Krugman goes on to point out that austerity measures are just making the problem worse, since cutting back on spending is the worst thing you can do during an economic collapse. But I already knew that. I was just struck by how Ireland got into this mess in the first place.

Keep in mind that Ireland is a small country. Ireland's GDP is only about $227 billion, which is less than that of DetroitAmerica's GDP is more than $14 trillion - more than 63 times as big. America had to "bail out" our banking industry because we had no choice. Its collapse would have taken down the entire world. But Ireland could have let the people who made these risky bets pay the price, don't you think?

Admittedly, any shock when the world was already reeling would have made things worse, but I have to wonder what Ireland's government was thinking. Unfortunately, modern capitalism seems to be win-win for the moneyed classes. If things go well, they keep the profits. If things go badly, everyone else loses.

This is particularly the case with modern finance. Bankers made millions packaging up bad debts to sell to other people. They received multimillion dollar bonuses for making the sales, and it didn't matter that it was all a house of cards, because someone else was taking on the risk. (We were, as it turned out.)

We Americans, with the biggest economy in the world, couldn't have let our banking system just collapse.

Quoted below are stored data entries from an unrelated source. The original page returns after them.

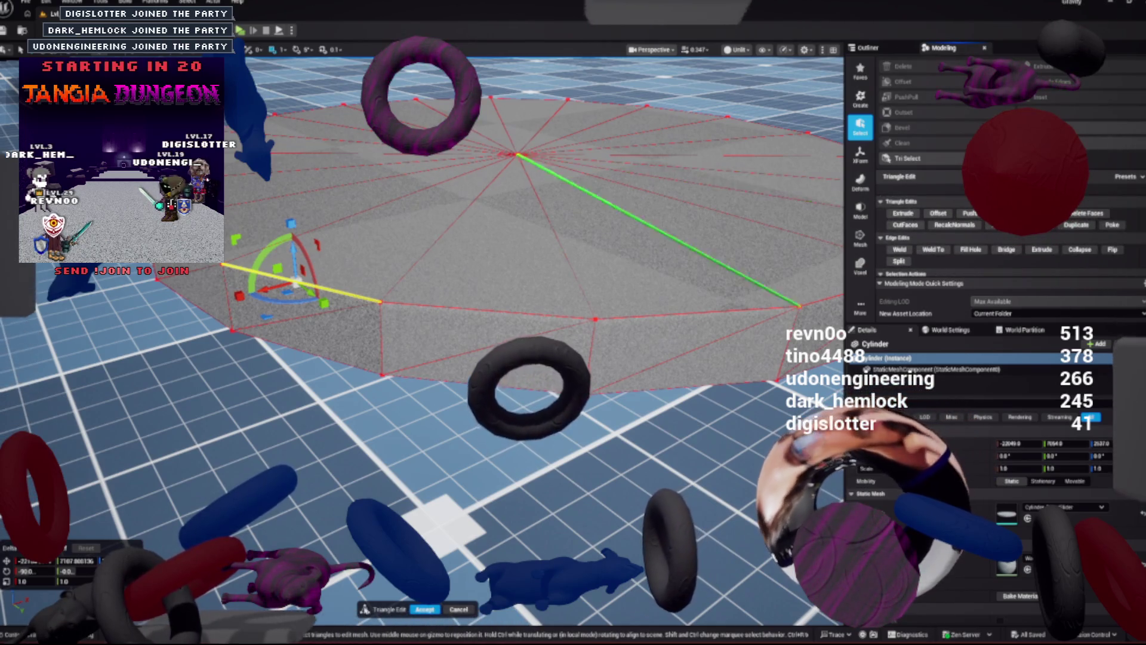
key(Escape)
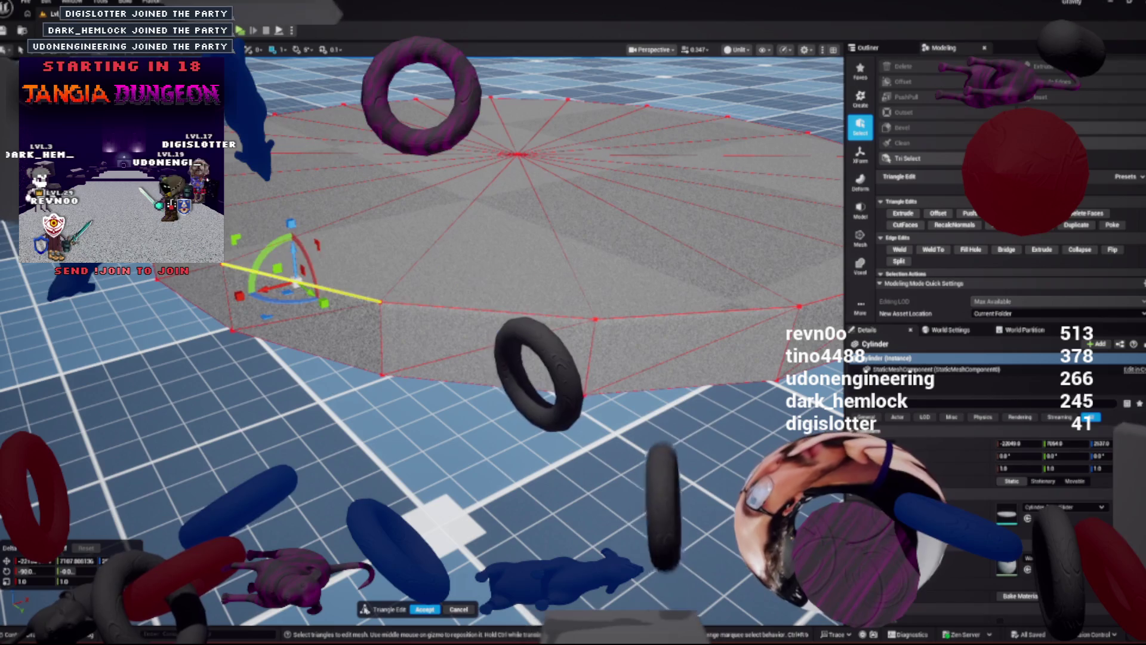
shift+click(300, 283)
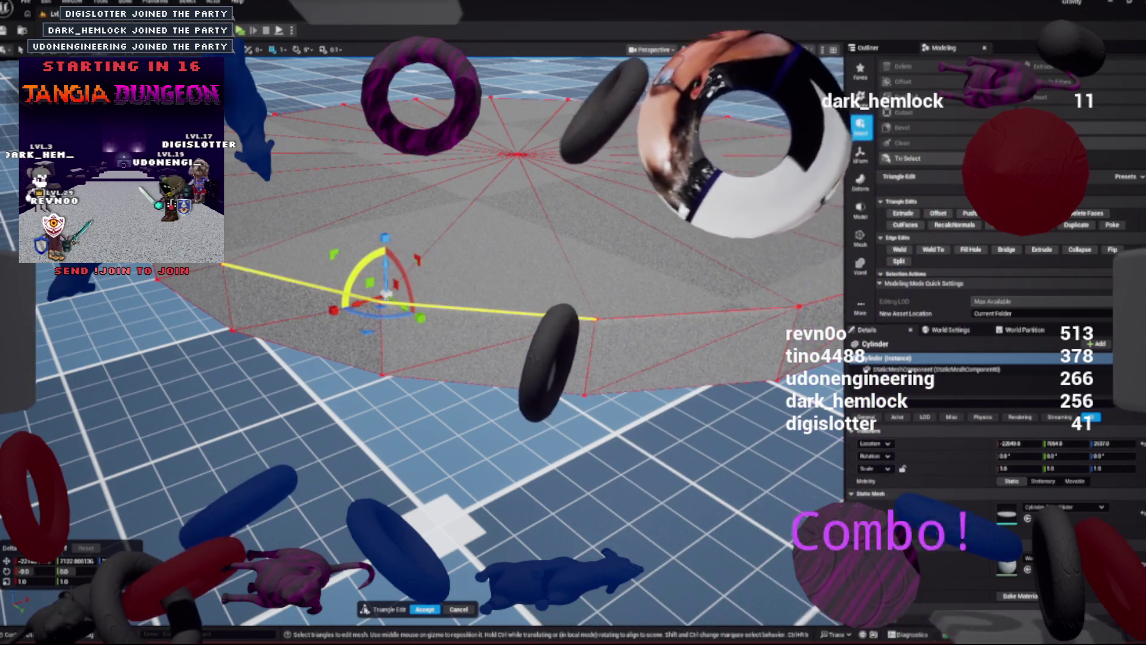
scroll(955, 238, down, 3)
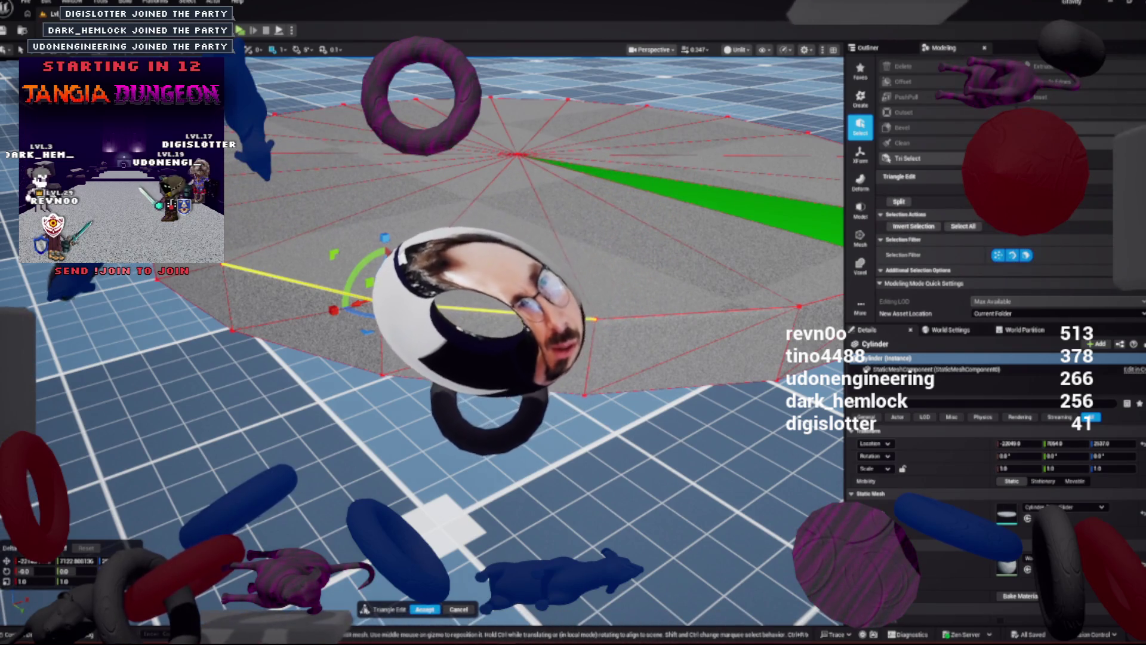
scroll(990, 239, down, 1)
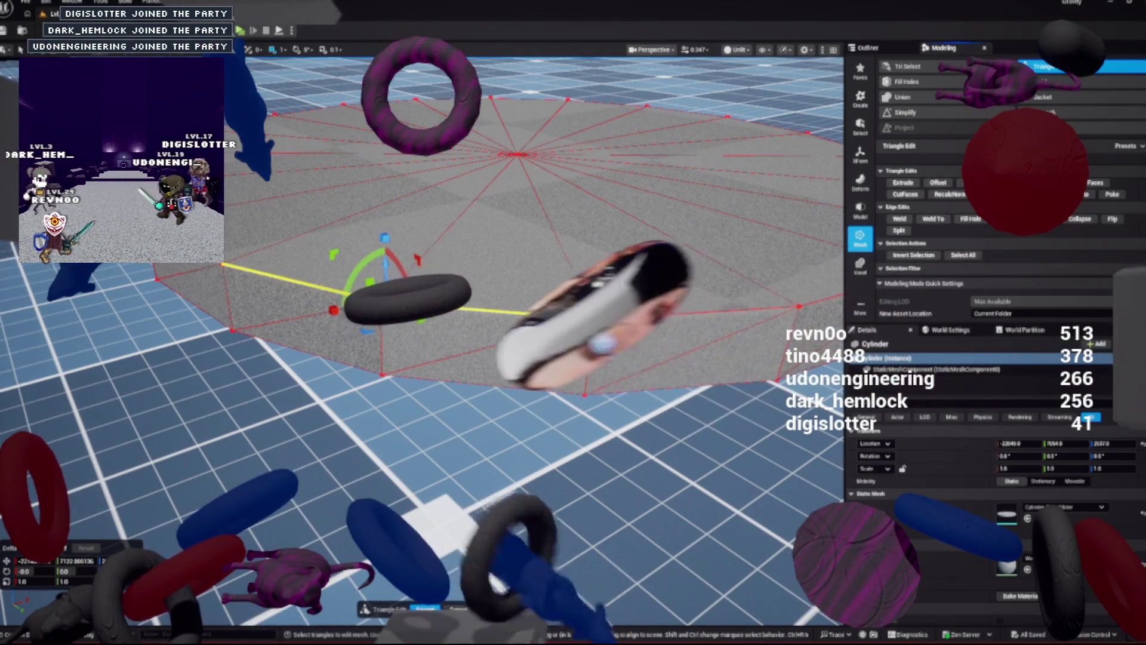
scroll(955, 227, down, 2)
scroll(1009, 227, down, 3)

That would have been cutting off our nose to spite our face. But now we're paying the price, while the wealthy are enjoying boom times again. (And yet, they're still clamoring for more tax cuts. That really takes gall, doesn't it?)

Well, it was our mistake to cut back on bank regulation. It was our mistake to encourage a bubble by cutting taxes on the wealthy in the first place. Our mistakes - primarily in electing the Bush administration and its allies in Congress (and I don't absolve the Democrats who went along with it) - let this happen when it could have been avoided.

But Ireland, as small as it is, could have let their banks collapse, don't you think? Or, rather, they could have let them go into bankruptcy, let them reorganize while letting their debtors pay the usual price of all risky bets that go south. After all, that's the risk you always take when you lend money or buy stock.

Bailouts are rarely fair, but sometimes they must be done. I'm not one of those tea-baggers who complain because the people they elected collapsed the economy, and then object to the desperate measures necessary to keep the whole system from melting down. But if I were an Irish citizen, I wouldn't be too happy, I think.

But maybe there's more to this than I know. Since I'm not an Irish citizen (although I have considerable Irish ancestry), I haven't been paying close attention to their situation.